#### SET TASK:
Copy the items word for word, starting at their first line and ending with the line containing "picture [732, 731, 1637, 1241]", both included.

(Records from a collection)
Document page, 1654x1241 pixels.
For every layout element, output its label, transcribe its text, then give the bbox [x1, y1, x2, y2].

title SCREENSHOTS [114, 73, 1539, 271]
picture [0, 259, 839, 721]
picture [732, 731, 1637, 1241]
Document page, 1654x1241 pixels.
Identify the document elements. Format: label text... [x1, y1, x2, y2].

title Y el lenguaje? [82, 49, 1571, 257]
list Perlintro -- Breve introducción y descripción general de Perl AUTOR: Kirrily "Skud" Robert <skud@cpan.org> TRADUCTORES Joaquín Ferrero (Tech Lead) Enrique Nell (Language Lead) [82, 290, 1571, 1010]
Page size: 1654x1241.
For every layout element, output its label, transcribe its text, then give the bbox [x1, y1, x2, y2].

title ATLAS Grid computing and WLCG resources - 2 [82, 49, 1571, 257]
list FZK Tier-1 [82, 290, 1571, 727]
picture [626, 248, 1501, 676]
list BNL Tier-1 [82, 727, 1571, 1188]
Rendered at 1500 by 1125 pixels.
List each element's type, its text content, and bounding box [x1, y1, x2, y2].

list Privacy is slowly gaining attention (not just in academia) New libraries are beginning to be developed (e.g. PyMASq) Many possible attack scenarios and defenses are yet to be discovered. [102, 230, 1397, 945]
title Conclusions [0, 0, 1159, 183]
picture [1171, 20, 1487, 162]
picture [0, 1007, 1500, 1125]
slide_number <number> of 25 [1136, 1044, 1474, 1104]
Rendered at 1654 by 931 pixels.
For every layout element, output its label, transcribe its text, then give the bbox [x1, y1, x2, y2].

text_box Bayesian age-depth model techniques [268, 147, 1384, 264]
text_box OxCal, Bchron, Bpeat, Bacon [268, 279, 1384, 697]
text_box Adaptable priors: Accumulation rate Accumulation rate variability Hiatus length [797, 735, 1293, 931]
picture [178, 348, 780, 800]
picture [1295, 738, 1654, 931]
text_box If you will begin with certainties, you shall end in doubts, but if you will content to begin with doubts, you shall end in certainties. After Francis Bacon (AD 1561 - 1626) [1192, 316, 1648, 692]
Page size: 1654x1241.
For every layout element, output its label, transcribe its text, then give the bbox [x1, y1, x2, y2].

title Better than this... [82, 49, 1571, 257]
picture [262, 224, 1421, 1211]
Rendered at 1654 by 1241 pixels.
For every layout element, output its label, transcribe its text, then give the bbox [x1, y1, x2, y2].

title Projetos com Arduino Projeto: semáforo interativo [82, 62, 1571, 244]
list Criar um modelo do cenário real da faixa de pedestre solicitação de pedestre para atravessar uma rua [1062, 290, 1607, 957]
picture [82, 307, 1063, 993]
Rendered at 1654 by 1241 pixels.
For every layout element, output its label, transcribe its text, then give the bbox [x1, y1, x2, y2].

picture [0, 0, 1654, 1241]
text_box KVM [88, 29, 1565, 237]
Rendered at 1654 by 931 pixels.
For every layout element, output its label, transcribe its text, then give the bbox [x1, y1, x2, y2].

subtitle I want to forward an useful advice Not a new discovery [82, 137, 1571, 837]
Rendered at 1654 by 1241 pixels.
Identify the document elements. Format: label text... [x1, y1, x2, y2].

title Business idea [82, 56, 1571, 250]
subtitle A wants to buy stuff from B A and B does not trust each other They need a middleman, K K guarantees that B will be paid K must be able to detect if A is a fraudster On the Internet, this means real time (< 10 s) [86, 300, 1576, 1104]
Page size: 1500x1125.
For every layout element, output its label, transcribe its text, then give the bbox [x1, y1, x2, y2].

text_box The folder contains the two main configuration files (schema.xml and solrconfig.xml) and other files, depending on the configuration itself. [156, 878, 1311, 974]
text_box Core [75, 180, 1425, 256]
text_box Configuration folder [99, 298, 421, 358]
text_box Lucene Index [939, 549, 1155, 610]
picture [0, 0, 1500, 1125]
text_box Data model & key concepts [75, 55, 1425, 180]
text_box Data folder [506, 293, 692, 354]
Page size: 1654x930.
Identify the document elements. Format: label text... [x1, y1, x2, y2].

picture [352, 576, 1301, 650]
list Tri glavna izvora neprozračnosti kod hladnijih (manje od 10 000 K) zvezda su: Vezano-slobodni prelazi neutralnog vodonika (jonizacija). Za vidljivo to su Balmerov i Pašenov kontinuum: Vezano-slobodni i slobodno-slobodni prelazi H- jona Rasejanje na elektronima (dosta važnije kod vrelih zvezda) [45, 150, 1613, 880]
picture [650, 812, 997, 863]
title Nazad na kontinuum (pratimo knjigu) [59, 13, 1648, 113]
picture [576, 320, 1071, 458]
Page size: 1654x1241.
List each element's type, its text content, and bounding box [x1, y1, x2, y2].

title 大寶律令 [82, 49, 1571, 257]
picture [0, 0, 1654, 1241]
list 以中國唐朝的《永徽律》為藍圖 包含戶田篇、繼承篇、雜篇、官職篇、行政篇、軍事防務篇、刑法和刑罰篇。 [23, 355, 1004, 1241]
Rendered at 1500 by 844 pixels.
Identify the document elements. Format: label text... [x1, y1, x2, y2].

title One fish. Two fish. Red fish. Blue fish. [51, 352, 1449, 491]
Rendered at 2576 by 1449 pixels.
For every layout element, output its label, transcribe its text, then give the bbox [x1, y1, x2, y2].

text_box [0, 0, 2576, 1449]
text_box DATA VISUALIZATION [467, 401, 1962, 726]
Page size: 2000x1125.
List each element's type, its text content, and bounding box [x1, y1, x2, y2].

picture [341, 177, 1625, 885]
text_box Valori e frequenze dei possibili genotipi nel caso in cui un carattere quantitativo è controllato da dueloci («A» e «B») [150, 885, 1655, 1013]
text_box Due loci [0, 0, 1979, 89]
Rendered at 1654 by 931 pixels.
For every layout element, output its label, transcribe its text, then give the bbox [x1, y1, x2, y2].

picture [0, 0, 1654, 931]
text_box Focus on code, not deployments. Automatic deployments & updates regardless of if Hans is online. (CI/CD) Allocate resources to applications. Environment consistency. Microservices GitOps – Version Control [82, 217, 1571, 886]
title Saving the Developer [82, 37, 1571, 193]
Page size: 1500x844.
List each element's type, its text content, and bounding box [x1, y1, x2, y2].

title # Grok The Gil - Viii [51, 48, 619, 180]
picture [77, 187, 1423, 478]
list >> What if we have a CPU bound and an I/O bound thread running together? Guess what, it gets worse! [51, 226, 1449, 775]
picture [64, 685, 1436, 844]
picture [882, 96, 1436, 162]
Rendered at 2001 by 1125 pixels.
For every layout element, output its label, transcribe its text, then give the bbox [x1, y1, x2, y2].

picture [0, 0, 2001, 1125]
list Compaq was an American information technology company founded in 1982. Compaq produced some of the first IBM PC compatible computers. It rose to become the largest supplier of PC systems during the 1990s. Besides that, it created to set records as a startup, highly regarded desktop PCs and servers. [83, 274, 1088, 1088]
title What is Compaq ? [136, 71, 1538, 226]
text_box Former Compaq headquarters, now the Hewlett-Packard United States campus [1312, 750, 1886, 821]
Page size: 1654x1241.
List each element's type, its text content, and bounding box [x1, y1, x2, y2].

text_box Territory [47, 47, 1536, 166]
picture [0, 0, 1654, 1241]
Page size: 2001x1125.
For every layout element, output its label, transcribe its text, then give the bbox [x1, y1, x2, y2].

#### TASK OUTPUT:
Document page, 1654x1241 pixels.
For every layout element, output its label, transcribe its text, then give the bbox [x1, y1, x2, y2].

title SCREENSHOTS [114, 73, 1539, 271]
picture [0, 259, 839, 721]
picture [732, 731, 1637, 1241]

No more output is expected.